JUFFAIR, Bahrain – The U.S. naval base in Bahrain looks like any of the other fenced-in little Americas that denote an overseas military community.
Inside a mall complex known as the "Freedom Souq," a food court features Taco Bell and an A&W American Grill. The Navy Exchange -- basically a Target for overseas military communities -- sells American flat-screen TVs, Nike sneakers, Dawn dish soap, pleated Dockers and Right Guard deodorant. Like every other base, vendors hawk the kind of local tchotchkes found in any airport, everything from hookah pipes to carved wooden camels, belly dancing costumes, and genie lamps.

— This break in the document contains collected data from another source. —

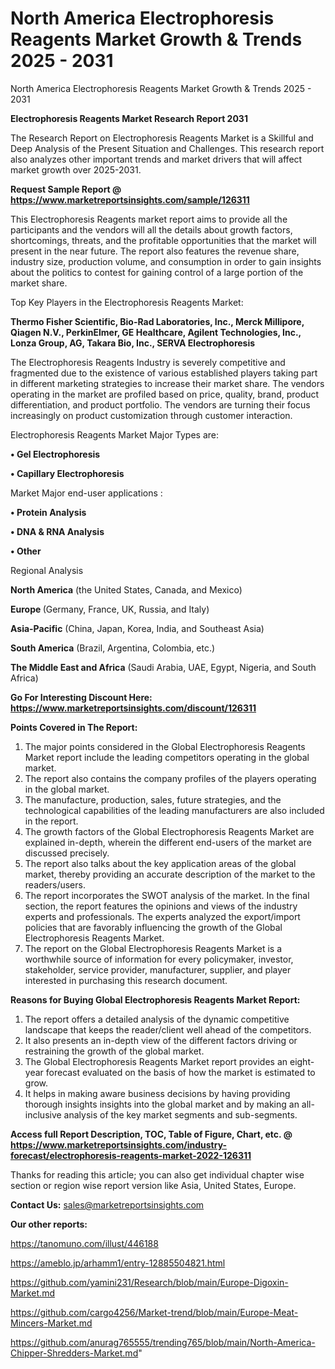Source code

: # North America Electrophoresis Reagents Market Growth & Trends 2025 - 2031
North America Electrophoresis Reagents Market Growth & Trends 2025 - 2031

<strong>Electrophoresis Reagents Market Research Report 2031</strong>

The Research Report on Electrophoresis Reagents Market is a Skillful and Deep Analysis of the Present Situation and Challenges. This research report also analyzes other important trends and market drivers that will affect market growth over 2025-2031.

<strong>Request Sample Report @ <a href=https://www.marketreportsinsights.com/sample/126311>https://www.marketreportsinsights.com/sample/126311</a></strong>

This Electrophoresis Reagents market report aims to provide all the participants and the vendors will all the details about growth factors, shortcomings, threats, and the profitable opportunities that the market will present in the near future. The report also features the revenue share, industry size, production volume, and consumption in order to gain insights about the politics to contest for gaining control of a large portion of the market share.

Top Key Players in the Electrophoresis Reagents Market:

<strong>Thermo Fisher Scientific, Bio-Rad Laboratories, Inc., Merck Millipore, Qiagen N.V., PerkinElmer, GE Healthcare, Agilent Technologies, Inc., Lonza Group, AG, Takara Bio, Inc., SERVA Electrophoresis</strong>

The Electrophoresis Reagents Industry is severely competitive and fragmented due to the existence of various established players taking part in different marketing strategies to increase their market share. The vendors operating in the market are profiled based on price, quality, brand, product differentiation, and product portfolio. The vendors are turning their focus increasingly on product customization through customer interaction.

Electrophoresis Reagents Market Major Types are:

<strong>• Gel Electrophoresis

• Capillary Electrophoresis</strong>

Market Major end-user applications :

<strong>• Protein Analysis

• DNA & RNA Analysis

• Other</strong>

Regional Analysis

</u><strong><b>North America</b></strong> (the United States, Canada, and Mexico)

<strong><b>Europe </b></strong>(Germany, France, UK, Russia, and Italy)

<strong><b>Asia-Pacific</b></strong> (China, Japan, Korea, India, and Southeast Asia)

<strong><b>South America</b></strong> (Brazil, Argentina, Colombia, etc.)

<strong><b>The Middle East and Africa</b></strong> (Saudi Arabia, UAE, Egypt, Nigeria, and South Africa)

<strong>Go For Interesting Discount Here: <a href=https://www.marketreportsinsights.com/discount/126311>https://www.marketreportsinsights.com/discount/126311</a></strong>

<strong>Points Covered in The Report:</strong>
<ol>
  <li>The major points considered in the Global Electrophoresis Reagents Market report include the leading competitors operating in the global market.</li>
  <li>The report also contains the company profiles of the players operating in the global market.</li>
  <li>The manufacture, production, sales, future strategies, and the technological capabilities of the leading manufacturers are also included in the report.</li>
  <li>The growth factors of the Global Electrophoresis Reagents Market are explained in-depth, wherein the different end-users of the market are discussed precisely.</li>
  <li>The report also talks about the key application areas of the global market, thereby providing an accurate description of the market to the readers/users.</li>
  <li>The report incorporates the SWOT analysis of the market. In the final section, the report features the opinions and views of the industry experts and professionals. The experts analyzed the export/import policies that are favorably influencing the growth of the Global Electrophoresis Reagents Market.</li>
  <li>The report on the Global Electrophoresis Reagents Market is a worthwhile source of information for every policymaker, investor, stakeholder, service provider, manufacturer, supplier, and player interested in purchasing this research document.</li>
</ol>
<strong>Reasons for Buying Global Electrophoresis Reagents Market Report:</strong>

<ol>
  <li>The report offers a detailed analysis of the dynamic competitive landscape that keeps the reader/client well ahead of the competitors.</li>
  <li>It also presents an in-depth view of the different factors driving or restraining the growth of the global market.</li>
  <li>The Global Electrophoresis Reagents Market report provides an eight-year forecast evaluated on the basis of how the market is estimated to grow.</li>
  <li>It helps in making aware business decisions by having providing thorough insights insights into the global market and by making an all-inclusive analysis of the key market segments and sub-segments.</li>
</ol>
<strong>Access full Report Description, TOC, Table of Figure, Chart, etc. @ <a href=https://www.marketreportsinsights.com/industry-forecast/electrophoresis-reagents-market-2022-126311>https://www.marketreportsinsights.com/industry-forecast/electrophoresis-reagents-market-2022-126311</a></strong>


Thanks for reading this article; you can also get individual chapter wise section or region wise report version like Asia, United States, Europe.

<strong>Contact Us:</strong>
sales@marketreportsinsights.com

<strong>Our other reports:</strong>

<a href=https://tanomuno.com/illust/446188>https://tanomuno.com/illust/446188</a>

<a href=https://ameblo.jp/arhamm1/entry-12885504821.html>https://ameblo.jp/arhamm1/entry-12885504821.html</a>

<a href=https://github.com/yamini231/Research/blob/main/Europe-Digoxin-Market.md>https://github.com/yamini231/Research/blob/main/Europe-Digoxin-Market.md</a>

<a href=https://github.com/cargo4256/Market-trend/blob/main/Europe-Meat-Mincers-Market.md>https://github.com/cargo4256/Market-trend/blob/main/Europe-Meat-Mincers-Market.md</a>

<a href=https://github.com/anurag765555/trending765/blob/main/North-America-Chipper-Shredders-Market.md>https://github.com/anurag765555/trending765/blob/main/North-America-Chipper-Shredders-Market.md</a>"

But despite all the reassuring touches of Americana, the Arab Spring often erupts just down the road. The confrontation between Bahrain's Sunni ruling family and the predominantly Shiite protest movement seems, if anything, to be getting worse. The decision by Formula One authorities to go forward with the popular Grand Prix race on the island this weekend has sparked a renewed bout of protests against the decision -- and despite the Formula One chief's remarks that Bahrain is "quiet and peaceful," policemen were recently injured by homemade explosives thrown at them by protesters. Meanwhile, Bahraini security forces detained two Human Rights Watch officials on April 15 for observing a protest against the Grand Prix decision.
Some newly arrived sailors, civilians, and family members are nervous about being stationed in a far-flung locale like Bahrain, nestled in a region not known for its hospitality toward Americans. But when members of this 6,200-strong community pass the double layer of security at the gates of Naval Support Activity Bahrain and head out into "the economy," military-speak for a host nation, the comforts of home are not far away.
Hook your first left, past the taxi stand, and you are strolling along American Alley, a strip in the upscale Juffair neighborhood, a 10-minute drive east of Manama, that is replete with a Macaroni Grill, Starbucks, and Burger King.
"They get here and are a little frightened," one Navy wife told me. "Then they look and see there's a Dairy Queen. It does help."
But these days, community members don't go past the Mega Mart grocery store at the end of American Alley after 8 p.m. They are officially banned from doing so by Navy leadership.
Clashes are a regular part of the evenings, as Shia youth engage the Bahraini police a few blocks away. And while Americans stationed here might not witness the violence firsthand, a night's battle is often felt. It's not for nothing that the country has come to be called "The Kingdom of Tear Gas": Sailors working late on base, a family stopping at TCBY for dessert, or single guys heading to JJ's Irish Bar or Club Buffalo are subject to the indiscriminate sting of the Bahraini police's weapon of choice for crowd dispersal, delivered via big-barreled guns that pop canisters into the night sky, blazing orange before they hit the ground and engulf everything, spreading with the wind.
As the tiny island enters year two of its uprising, this is the new normal for Americans stationed in Bahrain: a slightly askew existence, with plenty of Western comforts, occasionally punctured by the tumult simmering around them.
The base here, headquarters of the Navy's 5th Fleet, is the cornerstone of the U.S.-Bahrain relationship -- a critical facility that spearheads the Navy's power projection across the Persian Gulf as it attempts to curb the ambitions of Iran, whose port city of Bushehr -- home to the country's first nuclear power plant -- sits roughly 190 miles away. The physical manifestation of America's awkward courtship with the kingdom's rulers, military life here generally means a series of inconveniences: heading inside if the tear gas wafts into your neighborhood, and sticking towels under the door to prevent it from seeping into homes. The Internet slows down when the largest clashes are underway. Drives are planned to avoid demonstrations, and trips to the mall sometimes mean passing burning tire piles.